(Beginning of Records provided)

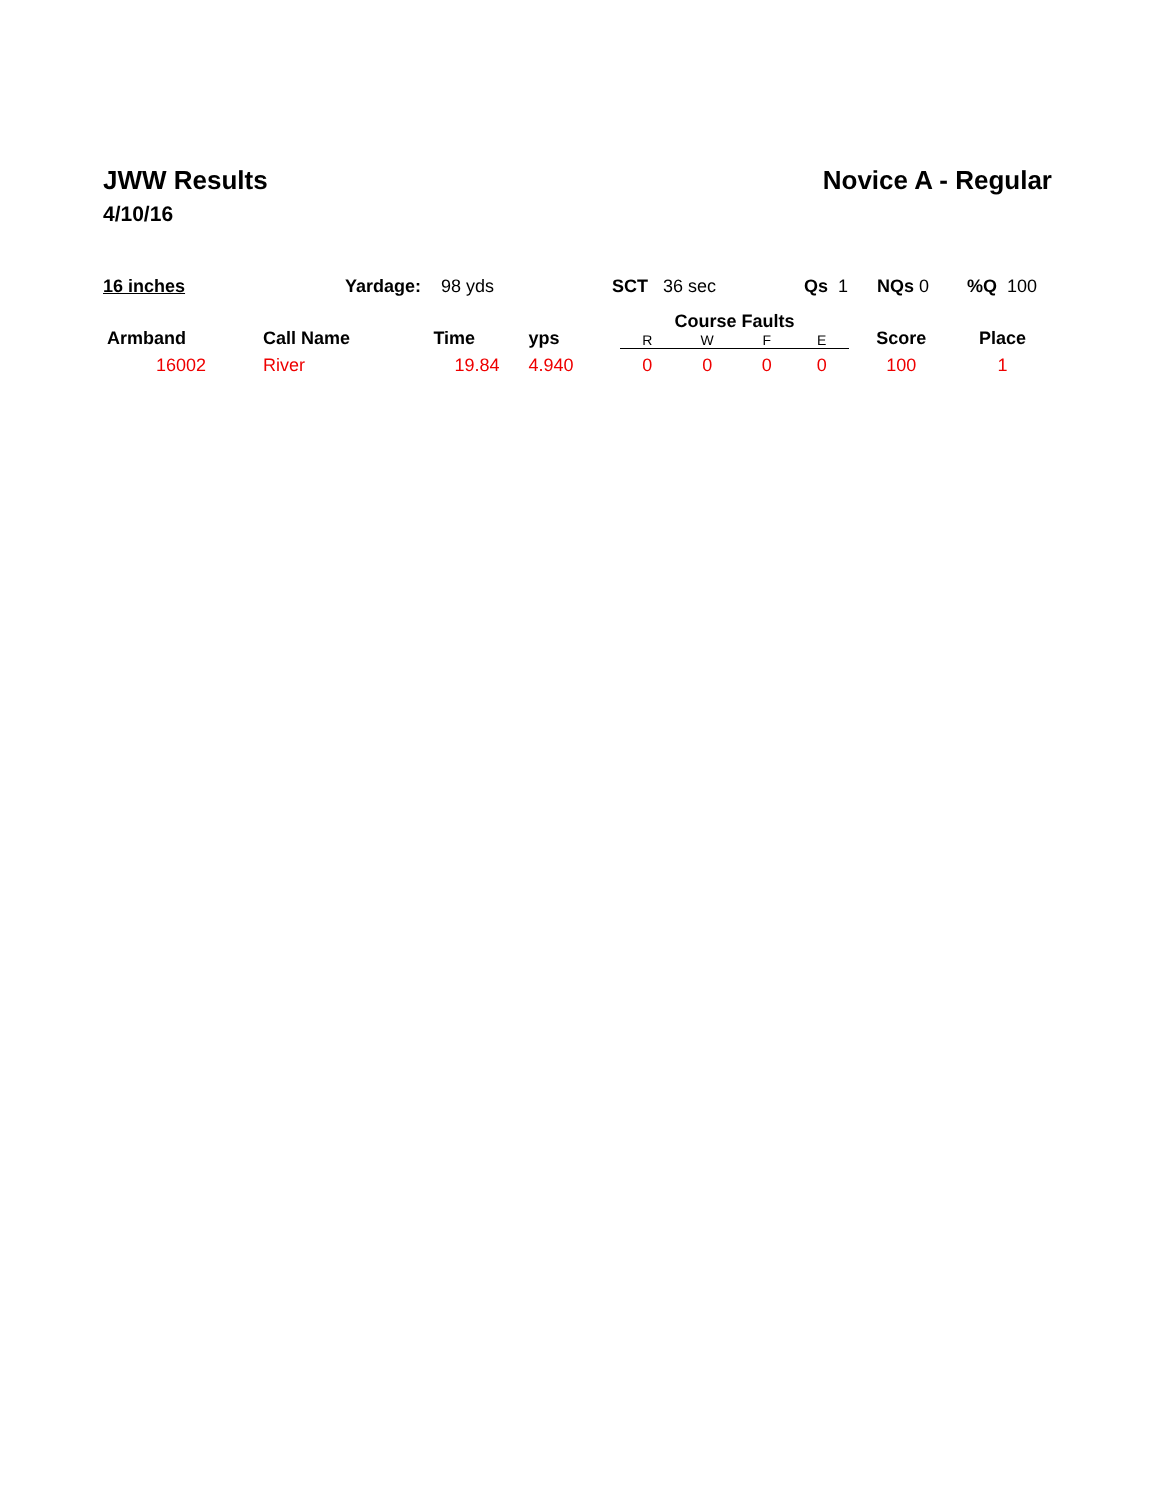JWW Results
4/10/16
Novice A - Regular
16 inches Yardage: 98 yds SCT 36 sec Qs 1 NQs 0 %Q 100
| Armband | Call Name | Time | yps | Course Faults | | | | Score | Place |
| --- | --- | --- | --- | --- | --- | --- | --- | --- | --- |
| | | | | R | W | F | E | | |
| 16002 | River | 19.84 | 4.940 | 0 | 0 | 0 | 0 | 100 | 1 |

(End of Records provided)

### Directions for this task
Word for word, restate the material above; do not carry over the pictures.

### Completed exercise
JWW Results
4/10/16
Novice A - Regular
16 inches Yardage: 98 yds SCT 36 sec Qs 1 NQs 0 %Q 100
| Armband | Call Name | Time | yps | Course Faults | | | | Score | Place |
| --- | --- | --- | --- | --- | --- | --- | --- | --- | --- |
| | | | | R | W | F | E | | |
| 16002 | River | 19.84 | 4.940 | 0 | 0 | 0 | 0 | 100 | 1 |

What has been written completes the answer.